Figure 35. Smith chart with actual components
The figure also shows that the flags 1, 2 and 3 with frequencies of 2402 MHz, 2440 MHz and 2480 MHz are close to the (50, 0) point on the Smith chart. The display is a good match. The following chart shows the callback loss of the component values. Return loss greater than 15db is in line with our application.
Figure 36. Return loss when using actual components
As shown in the figure, the return loss of the markers 1, 2 and 3 is greater than 15 db.

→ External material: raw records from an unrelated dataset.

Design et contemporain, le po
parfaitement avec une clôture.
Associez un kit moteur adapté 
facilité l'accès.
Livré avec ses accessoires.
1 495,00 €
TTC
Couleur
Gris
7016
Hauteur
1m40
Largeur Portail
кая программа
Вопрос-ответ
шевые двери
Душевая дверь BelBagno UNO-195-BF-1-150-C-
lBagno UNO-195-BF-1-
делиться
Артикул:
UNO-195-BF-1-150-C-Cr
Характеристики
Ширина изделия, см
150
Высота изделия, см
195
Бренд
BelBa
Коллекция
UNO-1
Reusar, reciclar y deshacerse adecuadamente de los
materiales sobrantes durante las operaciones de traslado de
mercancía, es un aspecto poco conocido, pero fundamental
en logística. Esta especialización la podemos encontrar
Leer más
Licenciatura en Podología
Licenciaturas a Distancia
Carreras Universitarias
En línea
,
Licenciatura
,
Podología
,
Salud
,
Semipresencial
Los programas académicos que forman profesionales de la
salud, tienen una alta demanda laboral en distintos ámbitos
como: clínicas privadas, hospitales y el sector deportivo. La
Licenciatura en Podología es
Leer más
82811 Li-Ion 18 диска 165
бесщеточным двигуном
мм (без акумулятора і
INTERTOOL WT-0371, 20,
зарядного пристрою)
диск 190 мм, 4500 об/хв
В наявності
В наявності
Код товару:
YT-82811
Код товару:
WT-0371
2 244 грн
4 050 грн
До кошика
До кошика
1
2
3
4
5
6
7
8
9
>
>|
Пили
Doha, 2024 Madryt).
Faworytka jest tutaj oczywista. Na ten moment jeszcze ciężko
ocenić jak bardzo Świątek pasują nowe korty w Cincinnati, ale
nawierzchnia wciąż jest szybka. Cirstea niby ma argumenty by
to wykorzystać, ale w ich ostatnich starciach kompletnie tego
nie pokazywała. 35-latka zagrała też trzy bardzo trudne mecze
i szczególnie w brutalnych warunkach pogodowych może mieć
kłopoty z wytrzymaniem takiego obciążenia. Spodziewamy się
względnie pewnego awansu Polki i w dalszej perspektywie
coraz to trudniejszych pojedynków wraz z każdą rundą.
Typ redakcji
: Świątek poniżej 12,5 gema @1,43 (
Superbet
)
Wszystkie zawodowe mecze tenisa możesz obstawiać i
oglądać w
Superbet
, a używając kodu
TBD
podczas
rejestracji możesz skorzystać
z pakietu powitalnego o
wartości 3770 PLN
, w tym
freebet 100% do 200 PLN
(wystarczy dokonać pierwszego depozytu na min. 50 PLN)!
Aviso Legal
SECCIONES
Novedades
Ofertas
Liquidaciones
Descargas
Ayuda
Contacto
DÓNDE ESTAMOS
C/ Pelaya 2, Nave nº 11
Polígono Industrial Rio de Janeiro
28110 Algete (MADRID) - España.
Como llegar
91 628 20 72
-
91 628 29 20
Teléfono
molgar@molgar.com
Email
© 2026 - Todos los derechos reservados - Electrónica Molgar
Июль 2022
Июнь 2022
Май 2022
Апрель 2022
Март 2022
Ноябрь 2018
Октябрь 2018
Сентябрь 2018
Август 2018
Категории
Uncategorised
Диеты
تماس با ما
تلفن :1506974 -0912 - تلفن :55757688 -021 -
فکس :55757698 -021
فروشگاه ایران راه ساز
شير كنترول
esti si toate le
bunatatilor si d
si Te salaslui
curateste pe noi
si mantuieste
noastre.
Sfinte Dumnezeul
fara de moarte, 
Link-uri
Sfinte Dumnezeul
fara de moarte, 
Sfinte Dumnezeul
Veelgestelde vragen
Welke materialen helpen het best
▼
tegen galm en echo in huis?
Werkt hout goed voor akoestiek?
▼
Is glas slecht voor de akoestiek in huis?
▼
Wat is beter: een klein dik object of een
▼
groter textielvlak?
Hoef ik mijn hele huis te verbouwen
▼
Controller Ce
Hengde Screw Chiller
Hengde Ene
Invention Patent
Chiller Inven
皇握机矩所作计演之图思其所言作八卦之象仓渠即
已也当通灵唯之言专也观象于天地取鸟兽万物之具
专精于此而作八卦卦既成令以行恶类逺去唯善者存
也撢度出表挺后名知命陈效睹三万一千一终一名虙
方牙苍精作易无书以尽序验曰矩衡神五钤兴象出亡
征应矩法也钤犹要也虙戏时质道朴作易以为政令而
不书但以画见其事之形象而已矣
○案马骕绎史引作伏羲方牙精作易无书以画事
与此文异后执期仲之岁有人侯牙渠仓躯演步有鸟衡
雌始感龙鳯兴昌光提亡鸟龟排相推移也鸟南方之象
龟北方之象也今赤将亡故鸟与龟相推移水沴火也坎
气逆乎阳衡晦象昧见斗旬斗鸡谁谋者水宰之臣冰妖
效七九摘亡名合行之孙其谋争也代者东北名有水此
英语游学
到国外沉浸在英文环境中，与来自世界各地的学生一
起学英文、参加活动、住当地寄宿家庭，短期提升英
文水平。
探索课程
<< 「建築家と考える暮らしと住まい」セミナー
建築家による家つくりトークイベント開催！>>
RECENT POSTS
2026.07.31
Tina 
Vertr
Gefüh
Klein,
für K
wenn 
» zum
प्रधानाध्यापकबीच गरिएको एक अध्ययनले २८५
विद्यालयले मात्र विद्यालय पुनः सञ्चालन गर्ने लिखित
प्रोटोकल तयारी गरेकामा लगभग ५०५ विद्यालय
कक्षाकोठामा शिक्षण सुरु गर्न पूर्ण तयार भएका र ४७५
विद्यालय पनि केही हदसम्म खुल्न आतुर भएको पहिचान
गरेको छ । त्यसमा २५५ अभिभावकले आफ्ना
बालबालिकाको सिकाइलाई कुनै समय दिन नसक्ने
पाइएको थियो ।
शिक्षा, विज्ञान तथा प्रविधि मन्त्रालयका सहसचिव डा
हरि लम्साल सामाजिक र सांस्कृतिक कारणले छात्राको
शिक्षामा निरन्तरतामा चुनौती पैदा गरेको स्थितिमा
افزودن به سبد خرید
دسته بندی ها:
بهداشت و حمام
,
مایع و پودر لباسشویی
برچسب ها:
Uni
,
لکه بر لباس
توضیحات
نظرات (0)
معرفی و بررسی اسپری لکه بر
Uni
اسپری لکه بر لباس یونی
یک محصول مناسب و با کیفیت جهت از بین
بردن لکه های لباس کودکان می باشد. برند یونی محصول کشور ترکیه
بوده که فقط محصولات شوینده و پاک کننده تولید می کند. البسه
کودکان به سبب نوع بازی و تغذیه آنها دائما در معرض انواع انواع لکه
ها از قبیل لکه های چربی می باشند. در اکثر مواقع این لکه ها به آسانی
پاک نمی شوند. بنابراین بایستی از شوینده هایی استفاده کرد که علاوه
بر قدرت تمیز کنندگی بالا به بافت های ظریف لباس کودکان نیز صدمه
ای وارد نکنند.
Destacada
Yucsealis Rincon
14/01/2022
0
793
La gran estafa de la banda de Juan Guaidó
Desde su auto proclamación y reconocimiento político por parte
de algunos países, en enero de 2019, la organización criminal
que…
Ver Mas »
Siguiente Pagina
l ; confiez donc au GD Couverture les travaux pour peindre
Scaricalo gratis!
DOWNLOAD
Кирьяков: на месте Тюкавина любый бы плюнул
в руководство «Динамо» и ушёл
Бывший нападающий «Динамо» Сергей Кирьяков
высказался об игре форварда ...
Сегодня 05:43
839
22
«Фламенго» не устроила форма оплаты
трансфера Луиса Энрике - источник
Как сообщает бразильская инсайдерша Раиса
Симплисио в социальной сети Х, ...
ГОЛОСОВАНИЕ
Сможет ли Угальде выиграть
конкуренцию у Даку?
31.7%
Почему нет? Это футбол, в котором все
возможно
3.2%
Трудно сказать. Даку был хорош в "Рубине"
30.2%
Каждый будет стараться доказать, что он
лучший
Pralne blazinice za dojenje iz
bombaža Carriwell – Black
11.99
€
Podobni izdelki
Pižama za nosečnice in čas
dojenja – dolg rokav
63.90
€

Use plastic and human contact to adjust and debug
The plastic housing of the PCB changed the antenna adjustment. All antennas are affected by near-field or far-field objects. If it is a narrowband antenna, it is very much affected by near-field objects. The plastic housing and the nearby moving battery cable can completely distort the antenna and its return loss will be less than 10 db in the preferred frequency range of 2.402G to 2.482G. Therefore, after debugging the PCB blank board, it is necessary to keep the PCB in the plastic case and use the mouse to re-detect and debug. This is complicated, especially when the coaxial cable is taken out of the plastic assembly. The coaxial cable can be led out by drilling a small hole in the ID. Finally, use a plastic case or place one hand on top of the plastic case (as when the user uses the mouse) to check the results. The observed return loss has the least impact.
Figure 37 SmithChart when using a plastic device, chart connected to ID
To sum up
This application note provides an overview of how to easily design the best antenna for a custom product using PRoCBLE/PSoCBLE. Antenna layout guidelines are also provided for different antenna types.